It is also imperative to acknowledge that vulnerable and disenfranchised populations have been harmed by research and data use. Many ethical concerns around administrative data reuse and integration stem from this fraught history as well as current surveillance practices [11]. The Belmont Report is the conceptual underpinning for human subjects review of research in the U.S., as operationalized by Institutional Review Boards (IRB), and emphasizes respect for persons (privacy must be protected), justice (risks and benefits must be fairly distributed), and beneficence (benefits must outweigh risks) [12]. Although many uses of IDS do not require IRB approval, these principles offer a strong foundation for thinking through the ethics of a proposed IDS effort or specific data use project. Importantly, these principles are not hierarchical and must be weighed equally even when in conflict. For instance, consent is not typically required when collecting administrative data for routine, operational purposes in U.S. government agencies [10]. Obtaining individual consent may also be unnecessary when such data are de-identified for reuse in research. When consent is not required, its absence should still be considered when examining the ethics of data use, as it falls under “respect for persons.” Respecting a person can mean giving them choice in how their data are used. Yet not acting upon these data may go against the principle of beneficence, as there could be substantial benefits and limited privacy risks (assuming appropriate data security is in place) in leveraging data to inform policy.
Moving beyond legality and considering the ethical implications of data use makes the question of whether or not to share and integrate data less straightforward. Balancing oppositional values requires discernment across all relevant parties to consider potential benefits and risks, which is why data governance is central to this work. If executed well, a strong data governance process will rigorously address the ethical concerns of all involved parties and create social license for data use.
Social license
Generating public approval, or “social license,” to share and integrate data, is an important consideration for ethical data use. Social license is derived from perceived credibility, legitimacy, compliance with legal and privacy rules, and overall public trust in how data are accessed and used.

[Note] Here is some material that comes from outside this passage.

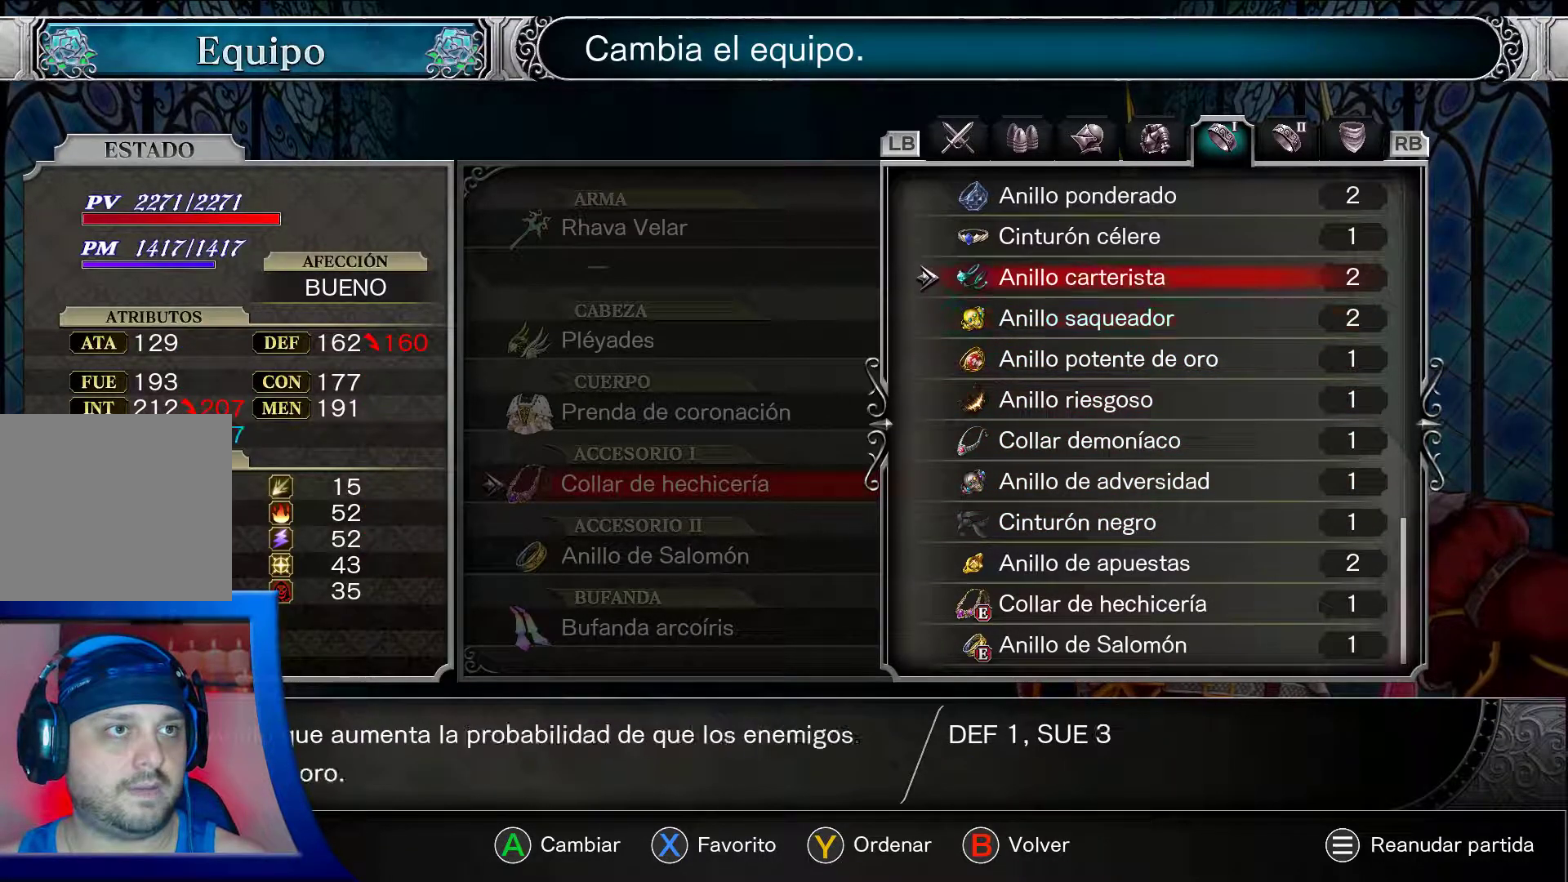
{"buttons": ["A", "DPAD_UP"], "left_stick": "center", "right_stick": "center", "events": [[50, "DPAD_UP", "up"], [217, "DPAD_UP", "down"]]}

It is earned by dedicating time and resources to building relationships, seeking out and incorporating feedback, and regularly engaging with diverse and representative partners and perspectives. It is especially important to develop social license with Black, Indigenous, people of color, the economically disenfranchised, and other groups that have been disproportionately harmed by institutions. Additionally, to bring about social license, people represented “in” the administrative data and frontline program staff should be part of data governance processes and provided opportunities for authentic participation and decision-making [13].
A key component of developing social license is instituting a clear and thorough process to discern potential risks and benefits of data use with all relevant parties, especially data owners, data users, and those represented “in” the data. It’s important to draw upon a wide range of perspectives, as perceived risks and benefits will vary. Identity dimensions (e.g., race, ethnicity, sexual orientation, gender, age, citizenship status, etc.) often influence perspectives on data use, as does one’s role in an organization. For example, an executive leader, data analyst, and case worker within the same agency will likely hold different views on data access and use. It is important to consider perspectives of risk vs benefit across dimensions of identity, lived experience, role, and power or ability to influence decision-making. As shown in Figure 2, one way to do this is to have all partners carefully consider and categorize proposed data uses based on their perceived level of risk and benefit. This process often involves discernment and revision—which result from governance activities—to come to consensus as to which proposed uses are “red”, “yellow”, or “green.” Before moving forward with a project, partners should agree that the proposed data use is “in the green” by carrying relatively low risk and high benefit.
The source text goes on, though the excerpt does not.